Ancestor 3 has been glanced at already above.  Ancestor 4 is below:

Ancestor 4Click to Enlarge
As the line-length decreases, the alternative options also decrease, making the identification of column-width more certain.  One or two of these omissions could have been generated in an older, wider-column exemplar, much earlier in the transmission-stream, but more manuscripts would have been manufactured in the narrower format, as copying spread rapidly in the later centuries.  The high line-count here (13 lines) lends probability to an exemplar of this width.

With Ancestor 5, we again have an encouraging number of lines of exact lengths.  With 10 and 20 letters per line, other column widths are unlikely and a poor fit, which increases the confidence level in the choice of 10. 

Ancestor 5Click to Enlarge
With 19 lines of about 10 characters, this seems like a solid choice for an exemplar somewhere in the copying generations, that would have generated these accidental omissions.  Alternately, 20 characters is an option for many of these readings, but would also suggest a vulnerable ancestor, such as Ancestor 1 (or 1b). 

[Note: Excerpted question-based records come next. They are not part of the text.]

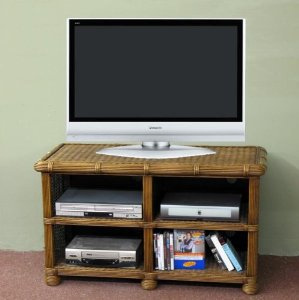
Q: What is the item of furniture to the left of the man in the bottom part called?
A: The piece of furniture is a drawer.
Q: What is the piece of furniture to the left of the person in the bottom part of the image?
A: The piece of furniture is a drawer.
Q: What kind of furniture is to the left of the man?
A: The piece of furniture is a drawer.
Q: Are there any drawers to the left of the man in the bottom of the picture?
A: Yes, there is a drawer to the left of the man.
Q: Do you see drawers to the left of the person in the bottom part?
A: Yes, there is a drawer to the left of the man.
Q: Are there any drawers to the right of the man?
A: No, the drawer is to the left of the man.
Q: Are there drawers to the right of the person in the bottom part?
A: No, the drawer is to the left of the man.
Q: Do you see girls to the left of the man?
A: No, there is a drawer to the left of the man.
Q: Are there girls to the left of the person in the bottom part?
A: No, there is a drawer to the left of the man.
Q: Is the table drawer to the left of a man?
A: Yes, the drawer is to the left of a man.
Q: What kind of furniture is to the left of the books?
A: The piece of furniture is a drawer.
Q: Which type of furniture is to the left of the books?
A: The piece of furniture is a drawer.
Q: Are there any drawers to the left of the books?
A: Yes, there is a drawer to the left of the books.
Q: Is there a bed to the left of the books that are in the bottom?
A: No, there is a drawer to the left of the books.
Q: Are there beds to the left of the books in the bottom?
A: No, there is a drawer to the left of the books.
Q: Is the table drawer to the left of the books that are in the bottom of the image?
A: Yes, the drawer is to the left of the books.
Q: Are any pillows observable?
A: No, there are no pillows.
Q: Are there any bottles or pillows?
A: No, there are no pillows or bottles.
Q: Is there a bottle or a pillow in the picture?
A: No, there are no pillows or bottles.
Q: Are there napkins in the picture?
A: No, there are no napkins.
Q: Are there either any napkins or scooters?
A: No, there are no napkins or scooters.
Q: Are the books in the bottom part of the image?
A: Yes, the books are in the bottom of the image.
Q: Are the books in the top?
A: No, the books are in the bottom of the image.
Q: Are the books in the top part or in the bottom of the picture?
A: The books are in the bottom of the image.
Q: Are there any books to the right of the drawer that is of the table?
A: Yes, there are books to the right of the drawer.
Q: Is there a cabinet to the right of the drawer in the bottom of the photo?
A: No, there are books to the right of the drawer.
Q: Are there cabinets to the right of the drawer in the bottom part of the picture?
A: No, there are books to the right of the drawer.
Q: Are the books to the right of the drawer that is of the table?
A: Yes, the books are to the right of the drawer.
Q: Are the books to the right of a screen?
A: No, the books are to the right of the drawer.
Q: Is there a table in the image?
A: Yes, there is a table.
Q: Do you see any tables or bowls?
A: Yes, there is a table.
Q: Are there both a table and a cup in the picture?
A: No, there is a table but no cups.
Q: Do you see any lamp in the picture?
A: No, there are no lamps.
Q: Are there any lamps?
A: No, there are no lamps.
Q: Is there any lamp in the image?
A: No, there are no lamps.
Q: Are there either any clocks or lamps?
A: No, there are no lamps or clocks.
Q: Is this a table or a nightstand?
A: This is a table.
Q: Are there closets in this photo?
A: No, there are no closets.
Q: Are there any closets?
A: No, there are no closets.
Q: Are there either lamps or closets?
A: No, there are no closets or lamps.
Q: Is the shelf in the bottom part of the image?
A: Yes, the shelf is in the bottom of the image.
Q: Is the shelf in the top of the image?
A: No, the shelf is in the bottom of the image.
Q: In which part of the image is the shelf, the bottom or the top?
A: The shelf is in the bottom of the image.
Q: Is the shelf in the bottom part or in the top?
A: The shelf is in the bottom of the image.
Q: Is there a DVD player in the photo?
A: Yes, there is a DVD player.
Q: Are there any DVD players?
A: Yes, there is a DVD player.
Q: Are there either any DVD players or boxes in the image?
A: Yes, there is a DVD player.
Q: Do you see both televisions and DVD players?
A: Yes, there are both a DVD player and a television.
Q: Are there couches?
A: No, there are no couches.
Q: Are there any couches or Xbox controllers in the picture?
A: No, there are no couches or Xbox controllers.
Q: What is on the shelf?
A: The DVD player is on the shelf.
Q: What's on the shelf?
A: The DVD player is on the shelf.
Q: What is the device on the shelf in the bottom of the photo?
A: The device is a DVD player.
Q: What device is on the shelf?
A: The device is a DVD player.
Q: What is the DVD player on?
A: The DVD player is on the shelf.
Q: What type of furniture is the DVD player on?
A: The DVD player is on the shelf.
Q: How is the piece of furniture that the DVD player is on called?
A: The piece of furniture is a shelf.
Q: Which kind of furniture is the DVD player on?
A: The DVD player is on the shelf.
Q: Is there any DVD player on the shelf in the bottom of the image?
A: Yes, there is a DVD player on the shelf.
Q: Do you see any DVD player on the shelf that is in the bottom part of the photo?
A: Yes, there is a DVD player on the shelf.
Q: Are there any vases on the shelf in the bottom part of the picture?
A: No, there is a DVD player on the shelf.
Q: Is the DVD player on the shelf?
A: Yes, the DVD player is on the shelf.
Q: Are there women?
A: No, there are no women.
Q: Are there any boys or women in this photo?
A: No, there are no women or boys.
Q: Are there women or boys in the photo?
A: No, there are no women or boys.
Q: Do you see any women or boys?
A: No, there are no women or boys.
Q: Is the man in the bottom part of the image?
A: Yes, the man is in the bottom of the image.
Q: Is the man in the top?
A: No, the man is in the bottom of the image.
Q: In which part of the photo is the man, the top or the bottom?
A: The man is in the bottom of the image.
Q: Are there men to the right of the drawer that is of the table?
A: Yes, there is a man to the right of the drawer.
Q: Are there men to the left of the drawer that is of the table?
A: No, the man is to the right of the drawer.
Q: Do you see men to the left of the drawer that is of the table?
A: No, the man is to the right of the drawer.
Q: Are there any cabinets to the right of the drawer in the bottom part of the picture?
A: No, there is a man to the right of the drawer.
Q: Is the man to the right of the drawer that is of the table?
A: Yes, the man is to the right of the drawer.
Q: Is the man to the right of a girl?
A: No, the man is to the right of the drawer.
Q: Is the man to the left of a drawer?
A: No, the man is to the right of a drawer.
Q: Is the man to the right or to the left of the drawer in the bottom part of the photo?
A: The man is to the right of the drawer.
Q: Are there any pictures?
A: No, there are no pictures.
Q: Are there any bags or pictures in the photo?
A: No, there are no pictures or bags.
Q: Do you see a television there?
A: Yes, there is a television.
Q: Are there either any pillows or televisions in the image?
A: Yes, there is a television.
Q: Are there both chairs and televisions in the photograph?
A: No, there is a television but no chairs.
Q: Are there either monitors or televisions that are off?
A: Yes, the television is off.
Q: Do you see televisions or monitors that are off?
A: Yes, the television is off.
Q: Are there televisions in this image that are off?
A: Yes, there is a television that is off.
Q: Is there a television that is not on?
A: Yes, there is a television that is off.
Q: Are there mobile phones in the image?
A: No, there are no mobile phones.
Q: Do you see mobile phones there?
A: No, there are no mobile phones.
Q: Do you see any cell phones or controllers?
A: No, there are no cell phones or controllers.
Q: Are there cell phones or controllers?
A: No, there are no cell phones or controllers.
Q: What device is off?
A: The device is a television.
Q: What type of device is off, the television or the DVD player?
A: The television is off.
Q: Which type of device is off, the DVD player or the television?
A: The television is off.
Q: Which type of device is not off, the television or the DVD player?
A: The DVD player is not off.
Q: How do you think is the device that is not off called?
A: The device is a DVD player.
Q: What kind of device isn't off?
A: The device is a DVD player.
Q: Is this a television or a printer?
A: This is a television.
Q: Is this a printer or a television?
A: This is a television.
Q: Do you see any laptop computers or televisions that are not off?
A: No, there is a television but it is off.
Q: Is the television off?
A: Yes, the television is off.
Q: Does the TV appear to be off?
A: Yes, the TV is off.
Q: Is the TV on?
A: No, the TV is off.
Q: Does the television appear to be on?
A: No, the television is off.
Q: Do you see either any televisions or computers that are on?
A: No, there is a television but it is off.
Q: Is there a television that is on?
A: No, there is a television but it is off.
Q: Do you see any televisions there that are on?
A: No, there is a television but it is off.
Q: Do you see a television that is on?
A: No, there is a television but it is off.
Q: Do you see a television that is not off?
A: No, there is a television but it is off.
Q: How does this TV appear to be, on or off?
A: The TV is off.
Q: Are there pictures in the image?
A: No, there are no pictures.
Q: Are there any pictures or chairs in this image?
A: No, there are no pictures or chairs.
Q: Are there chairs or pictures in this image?
A: No, there are no pictures or chairs.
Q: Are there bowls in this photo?
A: No, there are no bowls.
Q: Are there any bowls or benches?
A: No, there are no bowls or benches.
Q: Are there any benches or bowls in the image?
A: No, there are no bowls or benches.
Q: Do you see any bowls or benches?
A: No, there are no bowls or benches.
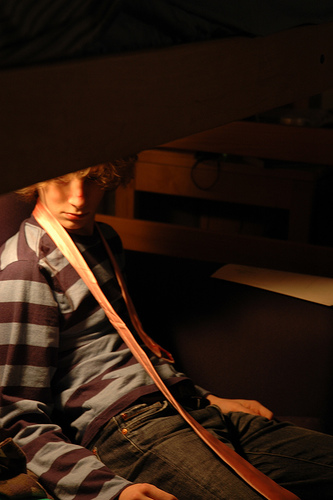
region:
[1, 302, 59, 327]
black stripe on shirt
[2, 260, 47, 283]
black stripe on shirt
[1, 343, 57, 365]
black stripe on shirt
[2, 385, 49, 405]
black stripe on shirt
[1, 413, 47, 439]
black stripe on shirt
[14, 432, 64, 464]
black stripe on shirt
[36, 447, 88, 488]
black stripe on shirt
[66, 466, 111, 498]
black stripe on shirt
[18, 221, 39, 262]
black stripe on shirt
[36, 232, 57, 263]
black stripe on shirt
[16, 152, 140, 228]
a man with curly blonde hair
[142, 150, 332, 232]
a wooden desk behind the person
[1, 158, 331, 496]
a boy wearing a striped shirt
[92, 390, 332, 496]
the jeans of the man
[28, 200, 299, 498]
the pink tie around the boys neck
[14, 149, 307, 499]
a young man with a tie around his neck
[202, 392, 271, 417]
the hand of the boy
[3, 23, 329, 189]
a wood plank hanging above the man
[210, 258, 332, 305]
a white paper next to the boy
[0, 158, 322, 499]
a man sitting down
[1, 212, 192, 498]
the shirt is stripes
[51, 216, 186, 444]
the tie is brown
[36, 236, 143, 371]
the tie is brown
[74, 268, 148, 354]
the tie is brown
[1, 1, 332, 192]
Mattress over a boy's head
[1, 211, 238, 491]
Boy wearing a long sleeve black and blue striped shirt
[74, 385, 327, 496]
Boy wearing blue jeans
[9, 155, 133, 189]
Curly hair on a boy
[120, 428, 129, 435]
Metal clasp on jeans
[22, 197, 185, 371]
Tie around a boy's neck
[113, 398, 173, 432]
Front pocket on blue jeans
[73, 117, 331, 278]
Wooden shelf behind a boy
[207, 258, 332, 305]
White paper on a bed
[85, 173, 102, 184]
Boy's eye looking down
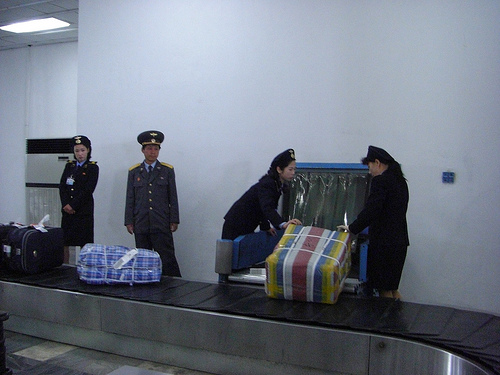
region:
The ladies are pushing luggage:
[260, 193, 454, 348]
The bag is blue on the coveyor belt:
[70, 233, 195, 292]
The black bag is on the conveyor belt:
[5, 214, 126, 320]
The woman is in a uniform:
[55, 122, 141, 241]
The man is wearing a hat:
[115, 125, 159, 170]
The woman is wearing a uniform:
[164, 129, 284, 233]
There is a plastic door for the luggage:
[283, 155, 363, 223]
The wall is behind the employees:
[168, 90, 273, 183]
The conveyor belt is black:
[65, 280, 306, 371]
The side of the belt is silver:
[48, 289, 249, 353]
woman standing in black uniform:
[60, 136, 100, 248]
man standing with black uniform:
[125, 130, 180, 275]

Manuscripts with columns narrower than 10 letters would be very rare, if they existed at all.   Ancestor 6, then, really represents the 'left-overs'.  Smaller omissions that are more likely to have been generated along the same line, or in the process of memorizing a long clause.   They could have taken place at any time or generation of copy, and must be left as 'floating omissions'.

These proposed "Ancestors" must not be taken to imply that Aleph/B (the common ancestor of the two 4th century Uncials) is only a '7th generation copy' of the original Mark.  This is far from likely.

It should be remembered that good copyists and their generations will be almost undetectable, since they will have reproduced their master-copy accurately.   Only "bad" copies will be identifiable in a sorting process like the above.   

What the following shows, in comparison with what we found regarding Matthew, is that Mark has suffered at least "7 bad generations" of copying, whereas Matthew has only seemed to have suffered about 3 or 4

This is precisely what we should expect, since Mark is a much older document, and would have been subjected to more generations of corruption than Matthew.   What we see then, is two different lines of bad copying converging in the 'ancestor' of Aleph/B.  Originally, these gospels would have been copied as separate books, but were then brought together in the 2nd century.

The Omissions have been examined elsewhere (see our Homoioteleuton Blogsite for reconstructed layouts and textual evidences for these Variation Units.).

Our concern at the moment here is to show that:

a) Hort was wrong about the 'purity' of Aleph/B.

b) The textual history of the Aleph/B line of transmission can be reconstructed very adequately, with a proper consideration of all the available evidence and technique.

c) The Omissions of Aleph/B should never be adopted into the Christian NT text, except in certain extremely unusual circumstances. 

This is an isolated, unreliable line of transmission, and all but useless for textual correction.